It's Thyme For Slow-Cooker Beef Stew

I'm not impressed with any of the recipes I've tried out over the last few years, so I've gone and developed my own. Well, I'm developing my own; it may take some tweaking. Here it is as stands:

November 1, 2009 Version
Thyme For Slow-Cooker Beef Stew

2 lbs of your favorite cut of beef for stew, cut into 1-inch cubes
1/2 cup whole wheat flour (you have my permission to use all-purpose if you prefer)
1/4 tsp sea salt
1/2 tsp freshly ground black pepper
2 Tbsp olive oil
1 to 2 bay leaves (depending on preference)
1/2 tsp dried thyme
1/2 tsp dried rosemary, finely chopped
1/2 tsp garlic powder
1/8 cup Bragg's Liquid Aminos (use low-sodium soy sauce if you must)
3-4 cups good quality beef broth
1/2 to 3/4 of a small bag of baby carrots (hey, it saves time!)
1 large onion, chopped
2 pounds of diced potatoes (I like 'em home grown.)
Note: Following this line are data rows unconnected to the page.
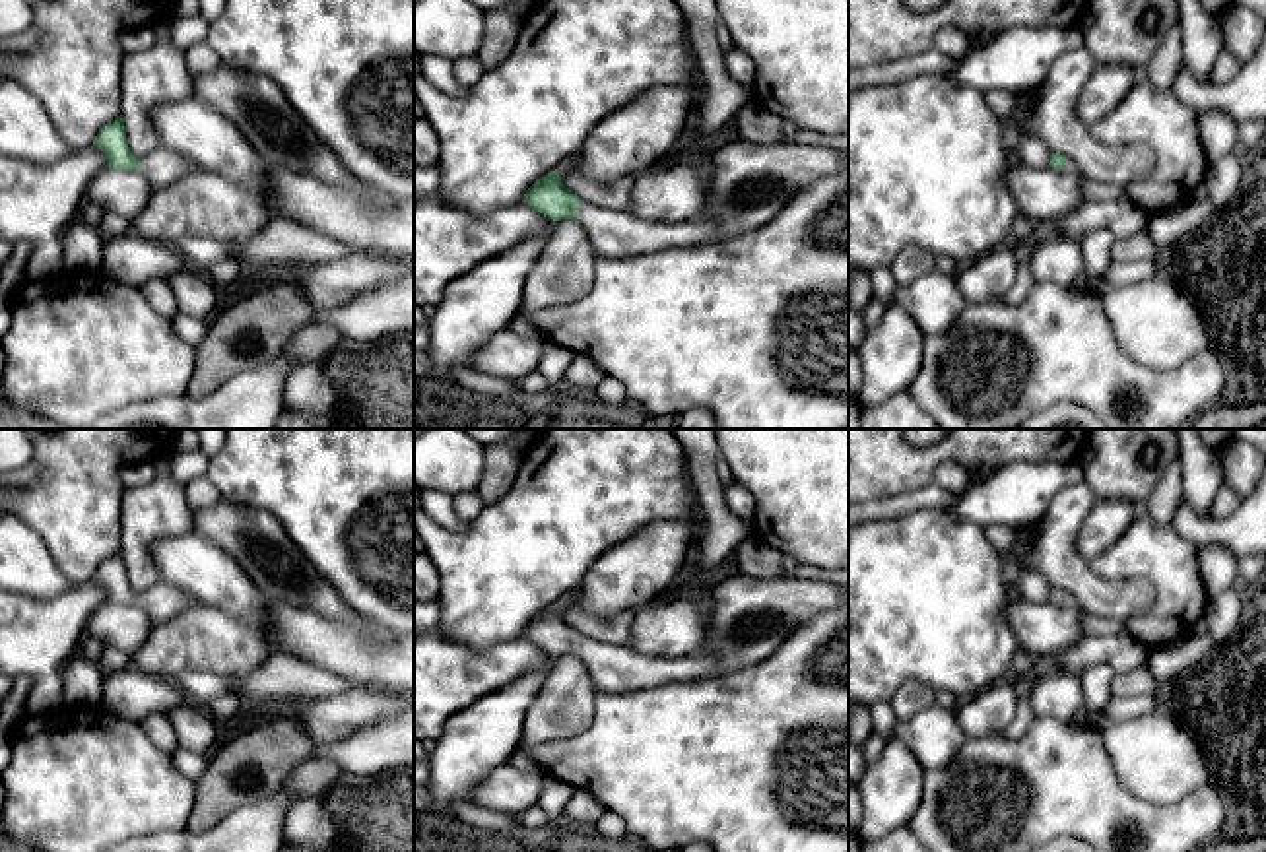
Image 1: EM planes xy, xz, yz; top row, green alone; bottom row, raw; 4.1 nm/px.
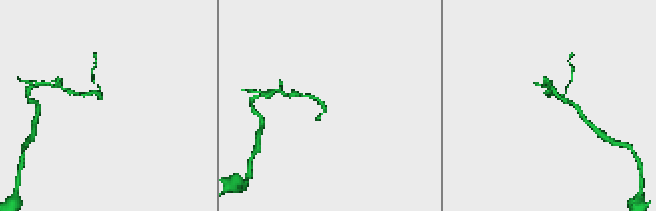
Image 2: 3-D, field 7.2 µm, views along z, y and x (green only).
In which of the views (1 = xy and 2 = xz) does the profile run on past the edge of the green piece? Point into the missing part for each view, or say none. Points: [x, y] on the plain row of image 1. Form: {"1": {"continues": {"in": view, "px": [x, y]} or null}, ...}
{"1": {"continues": {"in": "xy", "px": [162, 602]}}, "2": {"continues": {"in": "xz", "px": [612, 668]}}}

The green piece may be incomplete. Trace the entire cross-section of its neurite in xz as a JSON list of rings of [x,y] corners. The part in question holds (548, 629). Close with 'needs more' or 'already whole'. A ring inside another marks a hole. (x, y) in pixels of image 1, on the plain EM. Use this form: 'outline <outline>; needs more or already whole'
outline [[[540,611],[522,633],[540,650],[565,656],[575,652],[586,666],[596,691],[631,693],[668,681],[697,681],[720,675],[713,654],[695,652],[682,658],[652,658],[614,646],[596,637],[581,637],[559,613]]]; needs more

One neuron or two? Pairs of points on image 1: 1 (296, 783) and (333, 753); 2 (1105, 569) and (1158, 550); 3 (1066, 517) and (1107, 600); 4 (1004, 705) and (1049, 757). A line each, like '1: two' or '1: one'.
1: two
2: one
3: one
4: two

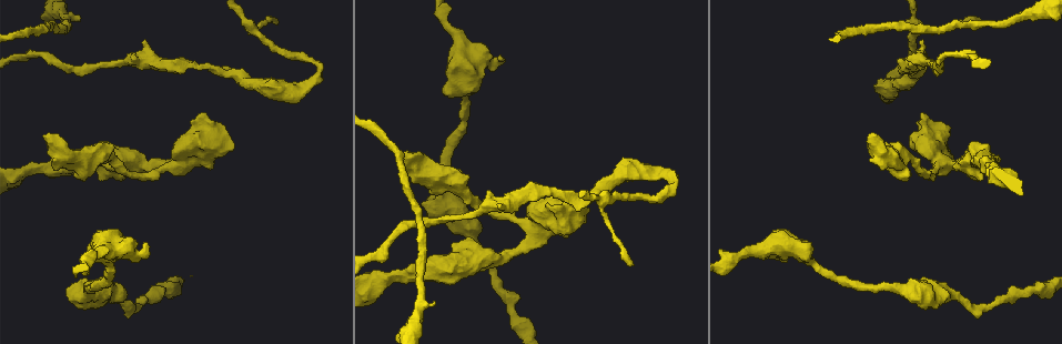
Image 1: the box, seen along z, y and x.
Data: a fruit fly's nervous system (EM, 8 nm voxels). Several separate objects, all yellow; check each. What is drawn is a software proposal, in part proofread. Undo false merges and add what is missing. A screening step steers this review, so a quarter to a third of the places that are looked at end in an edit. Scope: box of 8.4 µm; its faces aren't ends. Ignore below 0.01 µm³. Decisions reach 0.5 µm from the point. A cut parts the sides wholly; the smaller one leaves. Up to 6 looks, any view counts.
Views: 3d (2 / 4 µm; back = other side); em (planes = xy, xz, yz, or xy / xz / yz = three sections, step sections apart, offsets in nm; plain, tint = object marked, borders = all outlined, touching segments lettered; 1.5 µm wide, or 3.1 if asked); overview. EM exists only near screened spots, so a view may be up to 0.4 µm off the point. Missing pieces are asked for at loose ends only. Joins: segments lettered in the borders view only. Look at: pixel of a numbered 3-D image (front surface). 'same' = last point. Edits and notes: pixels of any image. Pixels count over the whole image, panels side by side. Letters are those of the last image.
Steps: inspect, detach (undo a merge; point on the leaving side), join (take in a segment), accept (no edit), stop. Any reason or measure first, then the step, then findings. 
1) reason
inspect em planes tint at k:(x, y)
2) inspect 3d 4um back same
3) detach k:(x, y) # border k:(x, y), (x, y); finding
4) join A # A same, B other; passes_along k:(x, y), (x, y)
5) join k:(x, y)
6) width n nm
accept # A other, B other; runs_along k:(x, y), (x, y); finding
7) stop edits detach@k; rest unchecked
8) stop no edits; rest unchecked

thick turns thin
inspect 3d 2um back at 1:(901, 83)

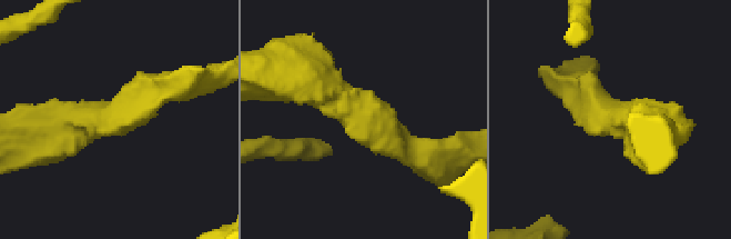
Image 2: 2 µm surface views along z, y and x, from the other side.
arm_widths 180, 400 nm
inspect em yz step 8 tint at 2:(608, 115)

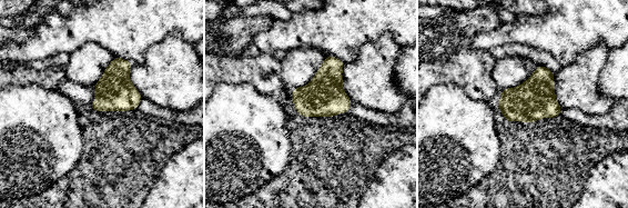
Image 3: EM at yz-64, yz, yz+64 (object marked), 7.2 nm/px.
inspect em planes borders same

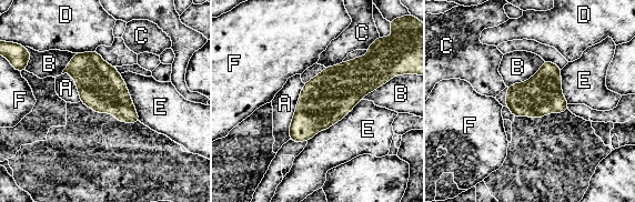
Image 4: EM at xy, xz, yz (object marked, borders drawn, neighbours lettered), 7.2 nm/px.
width 280 nm
accept # A other, B other, C other, D other, E other, F other; border 4:(403, 73), (393, 76), (360, 99); all the same cell

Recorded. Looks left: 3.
thin neck
inspect em planes tint at 1:(156, 165)

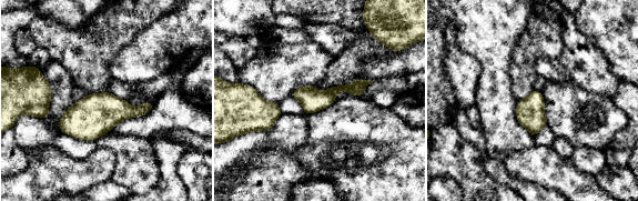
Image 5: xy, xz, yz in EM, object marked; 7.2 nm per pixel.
inspect em planes borders same

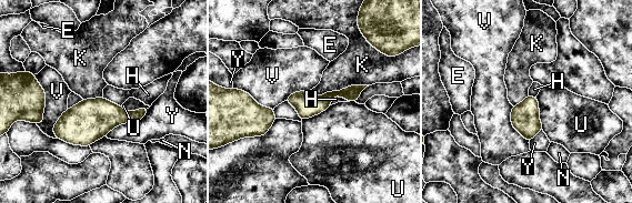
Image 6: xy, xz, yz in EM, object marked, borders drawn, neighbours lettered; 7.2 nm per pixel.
width 160 nm
accept # E other, H other, K other, N other, U other, V other, Y other; border 6:(535, 97), (543, 130); all the same cell

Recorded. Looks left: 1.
stop no edits; rest unchecked

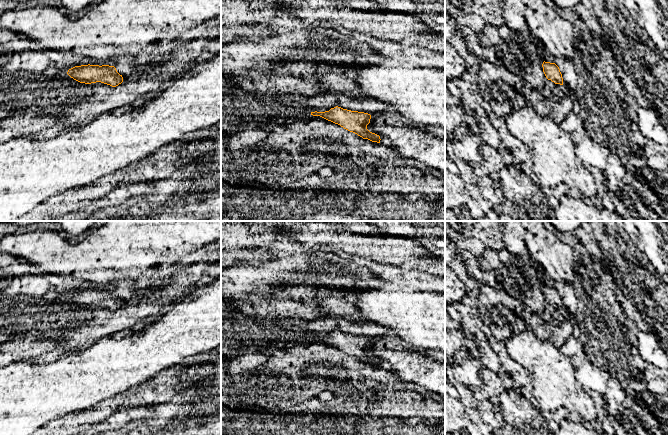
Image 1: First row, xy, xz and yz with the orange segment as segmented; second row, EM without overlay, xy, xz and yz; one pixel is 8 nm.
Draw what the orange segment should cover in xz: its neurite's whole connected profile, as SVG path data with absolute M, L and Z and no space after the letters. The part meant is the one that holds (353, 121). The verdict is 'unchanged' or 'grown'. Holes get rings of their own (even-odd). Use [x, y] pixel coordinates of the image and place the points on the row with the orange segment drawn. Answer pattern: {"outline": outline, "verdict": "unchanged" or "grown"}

In a bowl, mix the flour, salt and pepper. Dredge the beef in the flour mixture.

Heat the olive oil in a skillet. Add the beef to the hot skillet and cook until all sides are nicely browned.

In a 4-quart slow-cooker, combine the browned beef and the rest of the ingredients. Cook over low heat for 8 hours, or on high for 4 hours.

If you added too much beef broth and it's more soupy than stewy (ok, I made that word up) you can use a cornstarch roux to thicken it up a bit.